• [EXERCISES TO COMPLETE]:
1. According to the T-Mobile earnings article, how many total customers did T-Mobile have at the end of Q1 2019?
2. Carry on writing the T-Mobile earnings article from where it stops.

• [TEXT TO READ]:
::::

T-Mobile says Q1 2019 was the 24th straight quarter that it added more than 1 million customers


T-Mobile’s Q2 2019 earnings are in.

T-Mobile reports that it added 1.65 million customers in Q1 2019, up from 1.4 million in Q1 2018, marking the 24th straight quarter that T-Mo has added more than 1 million customers to its base. That 1.7 million total includes 1.0 million postpaid and 69,000 prepaid customers. Postpaid phone churn for the quarter finished at 0.88 percent, down from 1.07 percent in Q1 2018, while prepaid churn dropped from 3.94 percent in Q1 2018 to 3.85 percent in Q1 2019.

At the end of Q1 2019, T-Mobile had 81.3 million total customers.

When it comes to financials, T-Mobile pulled in service revenues of $8.28 billion, which is up from $7.81 billion in Q1 2018 and is a record for T-Mo. The first quarter of 2019 also resulted in record Q1 total revenues of $11.1 billion and record Q1 net income of $908 million.

T-Mobile today said that it continues to build the foundation of its 5G network that’ll use both 600MHz and millimeter wave (mmWave) spectrum, with plans for a nationwide 5G coverage in 2020. T-Mo plans to offer 5G on mmWave spectrum in conjunction with the launch of the Galaxy S10 5G, with plans to launch 5G using 600MHz later this year “in conjunction with the introduction of the first compatible 5G smartphones.”

::::

• [EXCERPTED DATA]:

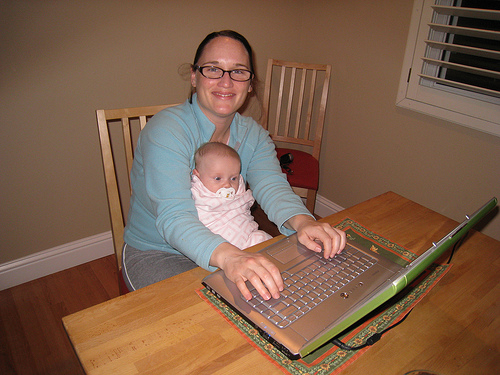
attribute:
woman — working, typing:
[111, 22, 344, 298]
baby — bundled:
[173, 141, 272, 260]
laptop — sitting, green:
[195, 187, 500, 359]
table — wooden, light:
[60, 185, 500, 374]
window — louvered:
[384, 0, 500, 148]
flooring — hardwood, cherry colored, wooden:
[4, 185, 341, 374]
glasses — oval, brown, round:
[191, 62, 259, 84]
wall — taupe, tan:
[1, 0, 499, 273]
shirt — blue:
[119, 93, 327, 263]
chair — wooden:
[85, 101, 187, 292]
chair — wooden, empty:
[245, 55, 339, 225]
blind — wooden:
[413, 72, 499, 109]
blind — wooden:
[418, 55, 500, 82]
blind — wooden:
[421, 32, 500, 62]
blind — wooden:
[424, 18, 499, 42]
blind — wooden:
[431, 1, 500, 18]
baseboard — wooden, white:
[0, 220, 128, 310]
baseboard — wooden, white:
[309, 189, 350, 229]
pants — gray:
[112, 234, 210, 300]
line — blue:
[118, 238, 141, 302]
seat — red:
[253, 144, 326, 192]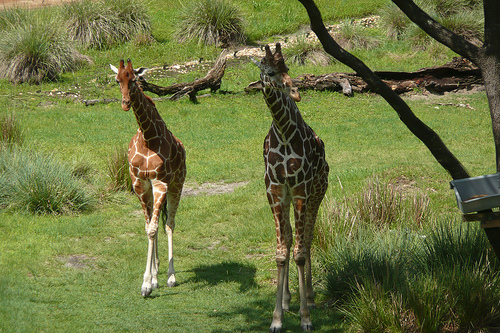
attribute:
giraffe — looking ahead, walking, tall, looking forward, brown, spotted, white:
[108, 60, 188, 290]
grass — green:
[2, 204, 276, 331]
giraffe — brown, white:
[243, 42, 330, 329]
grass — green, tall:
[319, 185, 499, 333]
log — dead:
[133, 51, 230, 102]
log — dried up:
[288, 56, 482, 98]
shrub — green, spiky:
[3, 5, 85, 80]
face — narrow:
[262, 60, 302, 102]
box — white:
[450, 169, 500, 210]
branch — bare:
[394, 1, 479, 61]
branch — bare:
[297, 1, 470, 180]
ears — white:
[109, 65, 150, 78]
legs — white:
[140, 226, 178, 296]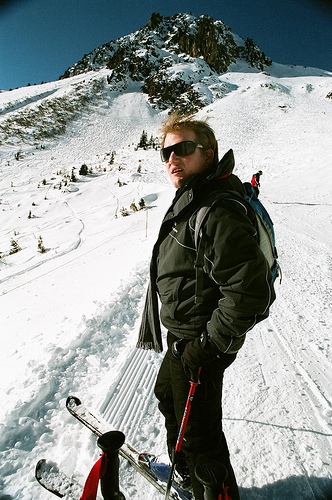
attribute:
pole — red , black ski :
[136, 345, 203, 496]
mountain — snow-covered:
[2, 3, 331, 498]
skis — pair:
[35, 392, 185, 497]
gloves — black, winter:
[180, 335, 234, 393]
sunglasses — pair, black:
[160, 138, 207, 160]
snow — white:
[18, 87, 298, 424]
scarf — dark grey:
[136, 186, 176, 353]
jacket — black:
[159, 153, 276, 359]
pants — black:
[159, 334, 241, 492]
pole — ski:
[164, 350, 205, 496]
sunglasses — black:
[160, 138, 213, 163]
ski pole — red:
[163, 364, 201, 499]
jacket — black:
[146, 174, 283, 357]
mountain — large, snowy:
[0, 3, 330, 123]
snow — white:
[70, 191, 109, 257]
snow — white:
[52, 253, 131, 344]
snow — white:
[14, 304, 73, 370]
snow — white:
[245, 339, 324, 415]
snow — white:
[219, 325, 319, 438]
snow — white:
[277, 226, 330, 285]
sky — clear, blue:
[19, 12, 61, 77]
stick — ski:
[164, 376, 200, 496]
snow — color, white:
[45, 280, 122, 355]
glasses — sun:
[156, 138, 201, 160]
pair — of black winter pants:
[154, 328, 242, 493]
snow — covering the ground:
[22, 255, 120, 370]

::::

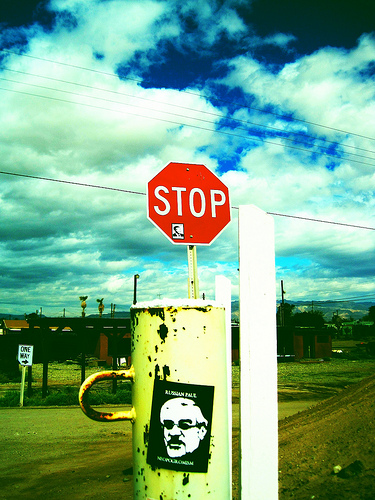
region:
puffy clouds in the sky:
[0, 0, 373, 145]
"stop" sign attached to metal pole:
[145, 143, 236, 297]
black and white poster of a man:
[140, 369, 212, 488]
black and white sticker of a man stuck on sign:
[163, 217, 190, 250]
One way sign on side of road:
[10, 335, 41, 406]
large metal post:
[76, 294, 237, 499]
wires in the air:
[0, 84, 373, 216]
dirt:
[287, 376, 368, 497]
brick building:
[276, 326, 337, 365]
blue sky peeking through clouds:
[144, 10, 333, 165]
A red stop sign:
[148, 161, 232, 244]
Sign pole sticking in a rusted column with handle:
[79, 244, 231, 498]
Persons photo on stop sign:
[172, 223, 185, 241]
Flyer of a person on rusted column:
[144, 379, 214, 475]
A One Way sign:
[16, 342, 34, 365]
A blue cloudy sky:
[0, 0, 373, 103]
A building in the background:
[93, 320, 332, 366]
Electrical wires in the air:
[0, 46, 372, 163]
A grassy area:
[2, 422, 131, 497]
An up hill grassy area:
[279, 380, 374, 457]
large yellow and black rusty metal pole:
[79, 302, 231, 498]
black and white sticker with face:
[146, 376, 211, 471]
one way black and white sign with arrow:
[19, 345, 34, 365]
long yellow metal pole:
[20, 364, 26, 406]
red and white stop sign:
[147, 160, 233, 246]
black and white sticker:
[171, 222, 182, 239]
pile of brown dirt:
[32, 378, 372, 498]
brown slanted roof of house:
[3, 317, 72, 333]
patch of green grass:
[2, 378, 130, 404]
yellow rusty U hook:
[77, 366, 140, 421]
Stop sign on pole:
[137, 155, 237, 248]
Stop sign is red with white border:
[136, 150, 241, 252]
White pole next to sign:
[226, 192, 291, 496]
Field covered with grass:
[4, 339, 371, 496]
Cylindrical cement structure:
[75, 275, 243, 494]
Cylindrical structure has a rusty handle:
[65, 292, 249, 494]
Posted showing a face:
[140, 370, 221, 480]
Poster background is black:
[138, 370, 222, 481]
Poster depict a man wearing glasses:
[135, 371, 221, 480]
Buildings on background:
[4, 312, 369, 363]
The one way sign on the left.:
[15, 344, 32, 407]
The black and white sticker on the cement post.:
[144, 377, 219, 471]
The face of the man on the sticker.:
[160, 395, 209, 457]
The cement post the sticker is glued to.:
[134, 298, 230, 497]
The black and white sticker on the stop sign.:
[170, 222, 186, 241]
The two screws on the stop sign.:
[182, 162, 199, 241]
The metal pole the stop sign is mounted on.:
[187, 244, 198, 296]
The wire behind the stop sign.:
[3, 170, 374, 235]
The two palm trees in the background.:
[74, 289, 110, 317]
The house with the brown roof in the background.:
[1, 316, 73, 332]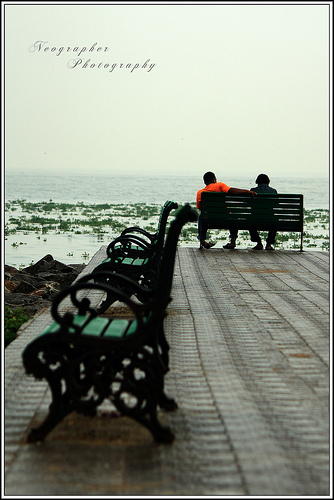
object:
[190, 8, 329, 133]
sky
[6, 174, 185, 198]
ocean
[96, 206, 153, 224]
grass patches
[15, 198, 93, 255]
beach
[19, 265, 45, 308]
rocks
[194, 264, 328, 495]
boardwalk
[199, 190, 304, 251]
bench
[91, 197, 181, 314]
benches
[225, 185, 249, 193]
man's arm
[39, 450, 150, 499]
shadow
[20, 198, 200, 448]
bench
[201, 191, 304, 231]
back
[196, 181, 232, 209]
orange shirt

::::

• [EXPECTED RESULTS]:
1. 81.3 million

2.
T-Mo’s 4G LTE network covered 326 million people at the end of Q1 2019. Focusing on low-band spectrum, T-Mobile covers 304 million people with 600MHz and 700MHz airwaves. Nearly 3,500 cities and towns in 44 states and Puerto Rico have LTE on 600MHz, and T-Mo sells 40 devices compatible with this 600MHz coverage. At the end of Q1 2019, T-Mobile owned a nationwide average of 31MHz of 600MHz spectrum, with a total of 41MHz in the low-band, which includes 600MHz and 700MHz. This spectrum covers 100 percent of the U.S.


T-Mobile also continues to improve its 4G LTE network by refarming existing spectrum and expanding the availability of LTE Advanced technologies. Carrier aggregation is available in 932 markets, up from nearly 900 in Q1 2018. 4×4 MIMO availability has grown, too, and it’s now available in 591 markets. 256 QAM is available across T-Mo’s entire LTE footprint, and License Assisted Access (LAA) is now available in 29 cities, including Los Angeles, Philadelphia, Washington D.C., Atlanta, Houston, Las Vegas, San Diego, and New Orelans.

Usage of Voice over LTE (VoLTE) grew this past quarter as well. VoLTE calls made up 88 percent of all voice calls made on T-Mobile’s network in Q1 2019, up from 80 percent in Q1 2018.

During T-Mo’s Q1 2019 earnings call, COO Mike Sievert touched a bit on TVision Home and its pricing, which some have criticized as being too high in the past couple of weeks since the service’s announcement. After talking up its TVision Home’s features, Sievert said that “it’s priced below what typical people at cable and satellite pay beyond that first promotional year. They’re in year two of those multi-year contracts where you sign up for something and it’s low at first and then you get slammed. And we come in with fair, rational pricing from day one that saves them money right away versus year two and beyond in those crazy contracts.”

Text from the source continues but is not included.